The Jackpot entered the world in the late spring of 2011 ... and crashed with a gigantic thud. It sold less than 300 copies in eight months (a good chunk of which went to friends and family). Believe me, no one was clamoring for more fiction from me.
Hugh further writes that: "...[Y]ou can self-publish, have the pride of having done so, hold a copy of a physical book you wrote in your hands, see your e-book up on Amazon, get a sale or two, hear from a reader, and want to write more."
I didn't feel pride. I felt fucking heartbreak. I felt sick. Seeing my book on Amazon ranked at #237,135 didn't make me feel very good at all. All my work. All my sweat. All for nothing. It was as painful as any rejection letter I'd ever received from an agent. Except it went on for eight miserable months. And I didn't want to write more. I wanted to take my Kindle out back and take a baseball bat to it, Office-Space style.
Yes, The Jackpot ultimately did find great success thanks to Amazon's KDP Select program, but that was pure luck (a factor that Hugh is totally correct about and doesn't brush under the rug). Moreover, it came via a marketing strategy that no longer works, one that's as dead as the dinosaurs. Don't get me wrong, the day my book hit No. 1 in Legal Thrillers and the Top 100 overall was one of the great days of my life. But it was as much of a lucky strike as bestsellerdom via traditional publishing would've been. So, while I realize that without self-publishing, The Jackpot had a zero percent chance of becoming the No. 1 legal thriller on Amazon, it's tough to get unduly excited about a platform that gives it a 0.00000001 percent chance of that same success.

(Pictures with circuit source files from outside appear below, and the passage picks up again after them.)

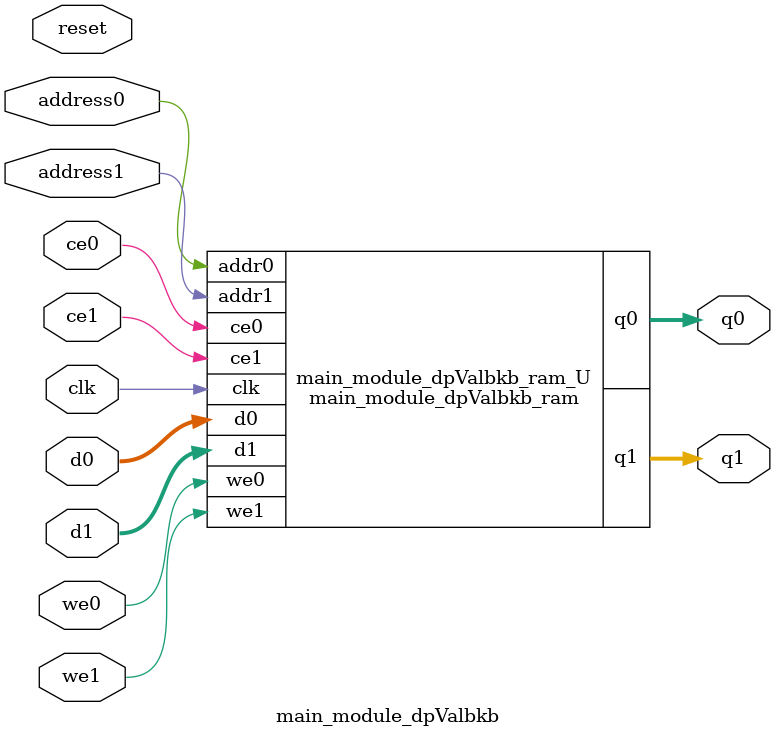
<source format=v>

`timescale 1 ns / 1 ps
module main_module_dpValbkb_ram (addr0, ce0, d0, we0, q0, addr1, ce1, d1, we1, q1,  clk);

parameter DWIDTH = 32;
parameter AWIDTH = 1;
parameter MEM_SIZE = 2;

input[AWIDTH-1:0] addr0;
input ce0;
input[DWIDTH-1:0] d0;
input we0;
output reg[DWIDTH-1:0] q0;
input[AWIDTH-1:0] addr1;
input ce1;
input[DWIDTH-1:0] d1;
input we1;
output reg[DWIDTH-1:0] q1;
input clk;

(* ram_style = "block" *)reg [DWIDTH-1:0] ram[0:MEM_SIZE-1];




always @(posedge clk)  
begin 
    if (ce0) 
    begin
        if (we0) 
        begin 
            ram[addr0] <= d0; 
            q0 <= d0;
        end 
        else 
            q0 <= ram[addr0];
    end
end


always @(posedge clk)  
begin 
    if (ce1) 
    begin
        if (we1) 
        begin 
            ram[addr1] <= d1; 
            q1 <= d1;
        end 
        else 
            q1 <= ram[addr1];
    end
end


endmodule


`timescale 1 ns / 1 ps
module main_module_dpValbkb(
    reset,
    clk,
    address0,
    ce0,
    we0,
    d0,
    q0,
    address1,
    ce1,
    we1,
    d1,
    q1);

parameter DataWidth = 32'd32;
parameter AddressRange = 32'd2;
parameter AddressWidth = 32'd1;
input reset;
input clk;
input[AddressWidth - 1:0] address0;
input ce0;
input we0;
input[DataWidth - 1:0] d0;
output[DataWidth - 1:0] q0;
input[AddressWidth - 1:0] address1;
input ce1;
input we1;
input[DataWidth - 1:0] d1;
output[DataWidth - 1:0] q1;



main_module_dpValbkb_ram main_module_dpValbkb_ram_U(
    .clk( clk ),
    .addr0( address0 ),
    .ce0( ce0 ),
    .we0( we0 ),
    .d0( d0 ),
    .q0( q0 ),
    .addr1( address1 ),
    .ce1( ce1 ),
    .we1( we1 ),
    .d1( d1 ),
    .q1( q1 ));

endmodule


</source>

It's like that line from Dumb and Dumber, where Jim Carrey's character says to his romantic interest: "So you're telling me there's a chance!"
And I've never forgotten the misery of watching my book wither away on the vine. Without KDP Select, the book would have vanished. I mean, if I hadn't been able to draw readers when I had a huge audience for my videos, what hope would I have one or two or five years later? Virtually zero. The memory burns brightly as I pursue a traditional deal for my current book.
So just remember that when you think about self-publishing. I think this is particularly applicable to those of you who can't manage the high-volume production that it seems to take to succeed self-publishing, those of you who are thinking about writing "merely" a book a year.
Toward the end of his post, Hugh writes: "And what’s mind-blowingly-brilliant about this data is that it has already moved self-publishing into a position of equality (emphasis in original)."
I agree, Hugh. Self-publishing is just as legitimate a way to succeed as a writer as traditional publishing. And it's just as legitimate a way to fail.